[[ Information shown open ]]

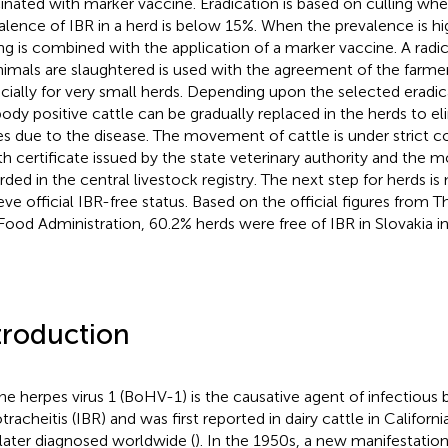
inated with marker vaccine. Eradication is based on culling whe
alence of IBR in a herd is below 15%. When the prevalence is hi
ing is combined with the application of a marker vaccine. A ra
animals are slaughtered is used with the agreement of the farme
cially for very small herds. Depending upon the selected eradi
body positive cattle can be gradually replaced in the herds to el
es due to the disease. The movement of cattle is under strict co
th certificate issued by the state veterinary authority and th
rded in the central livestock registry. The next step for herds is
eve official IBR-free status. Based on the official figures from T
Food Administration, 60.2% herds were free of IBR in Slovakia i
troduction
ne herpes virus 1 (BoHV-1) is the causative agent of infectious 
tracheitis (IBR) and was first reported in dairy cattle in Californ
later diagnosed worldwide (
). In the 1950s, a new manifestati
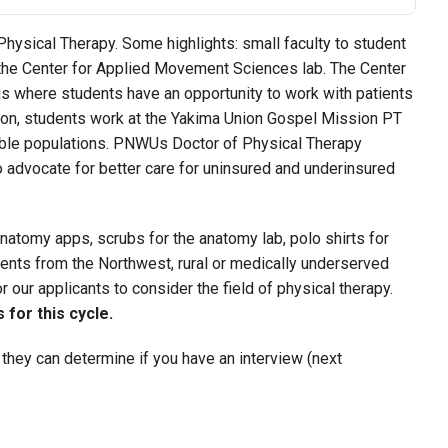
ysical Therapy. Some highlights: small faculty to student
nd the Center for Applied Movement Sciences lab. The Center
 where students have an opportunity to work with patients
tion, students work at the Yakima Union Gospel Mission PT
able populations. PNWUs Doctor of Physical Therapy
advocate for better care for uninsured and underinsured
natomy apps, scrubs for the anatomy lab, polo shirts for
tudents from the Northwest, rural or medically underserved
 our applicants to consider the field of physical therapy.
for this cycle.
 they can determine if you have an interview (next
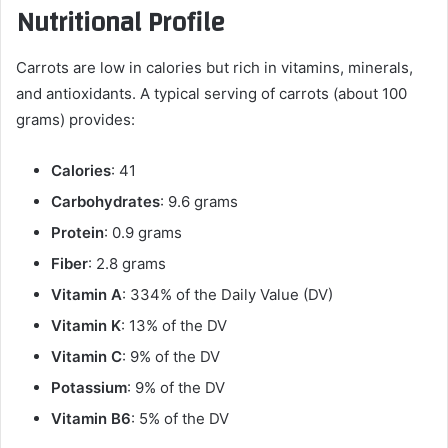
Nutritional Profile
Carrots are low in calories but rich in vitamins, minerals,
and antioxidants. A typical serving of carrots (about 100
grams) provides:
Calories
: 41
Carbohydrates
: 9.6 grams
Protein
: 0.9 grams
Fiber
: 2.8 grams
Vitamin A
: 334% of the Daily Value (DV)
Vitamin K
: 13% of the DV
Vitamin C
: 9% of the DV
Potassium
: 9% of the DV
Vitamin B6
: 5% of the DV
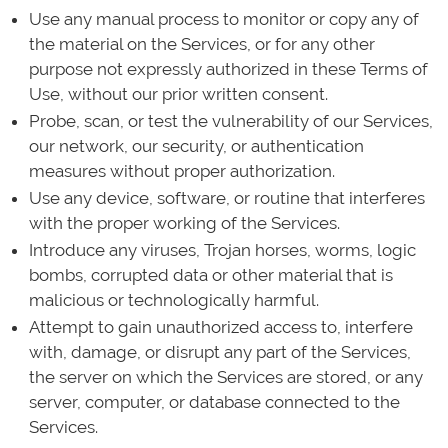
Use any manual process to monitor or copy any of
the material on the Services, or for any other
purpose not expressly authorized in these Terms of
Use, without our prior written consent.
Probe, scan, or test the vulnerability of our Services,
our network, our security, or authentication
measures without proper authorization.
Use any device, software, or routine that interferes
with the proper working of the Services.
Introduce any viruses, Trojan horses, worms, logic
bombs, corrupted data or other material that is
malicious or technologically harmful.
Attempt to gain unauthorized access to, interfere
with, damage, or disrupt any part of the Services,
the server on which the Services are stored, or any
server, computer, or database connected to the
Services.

[[ Information shown closed ]]

• Exercise requirements: A faithful, word-for-word copy of the data is needed; the pictures should not appear in it.

• Problem solution:
inated with marker vaccine. Eradication is based on culling whe
alence of IBR in a herd is below 15%. When the prevalence is hi
ing is combined with the application of a marker vaccine. A ra
animals are slaughtered is used with the agreement of the farme
cially for very small herds. Depending upon the selected eradi
body positive cattle can be gradually replaced in the herds to el
es due to the disease. The movement of cattle is under strict co
th certificate issued by the state veterinary authority and th
rded in the central livestock registry. The next step for herds is
eve official IBR-free status. Based on the official figures from T
Food Administration, 60.2% herds were free of IBR in Slovakia i
troduction
ne herpes virus 1 (BoHV-1) is the causative agent of infectious 
tracheitis (IBR) and was first reported in dairy cattle in Californ
later diagnosed worldwide (
). In the 1950s, a new manifestati
ysical Therapy. Some highlights: small faculty to student
nd the Center for Applied Movement Sciences lab. The Center
 where students have an opportunity to work with patients
tion, students work at the Yakima Union Gospel Mission PT
able populations. PNWUs Doctor of Physical Therapy
advocate for better care for uninsured and underinsured
natomy apps, scrubs for the anatomy lab, polo shirts for
tudents from the Northwest, rural or medically underserved
 our applicants to consider the field of physical therapy.
for this cycle.
 they can determine if you have an interview (next
Nutritional Profile
Carrots are low in calories but rich in vitamins, minerals,
and antioxidants. A typical serving of carrots (about 100
grams) provides:
Calories
: 41
Carbohydrates
: 9.6 grams
Protein
: 0.9 grams
Fiber
: 2.8 grams
Vitamin A
: 334% of the Daily Value (DV)
Vitamin K
: 13% of the DV
Vitamin C
: 9% of the DV
Potassium
: 9% of the DV
Vitamin B6
: 5% of the DV
Use any manual process to monitor or copy any of
the material on the Services, or for any other
purpose not expressly authorized in these Terms of
Use, without our prior written consent.
Probe, scan, or test the vulnerability of our Services,
our network, our security, or authentication
measures without proper authorization.
Use any device, software, or routine that interferes
with the proper working of the Services.
Introduce any viruses, Trojan horses, worms, logic
bombs, corrupted data or other material that is
malicious or technologically harmful.
Attempt to gain unauthorized access to, interfere
with, damage, or disrupt any part of the Services,
the server on which the Services are stored, or any
server, computer, or database connected to the
Services.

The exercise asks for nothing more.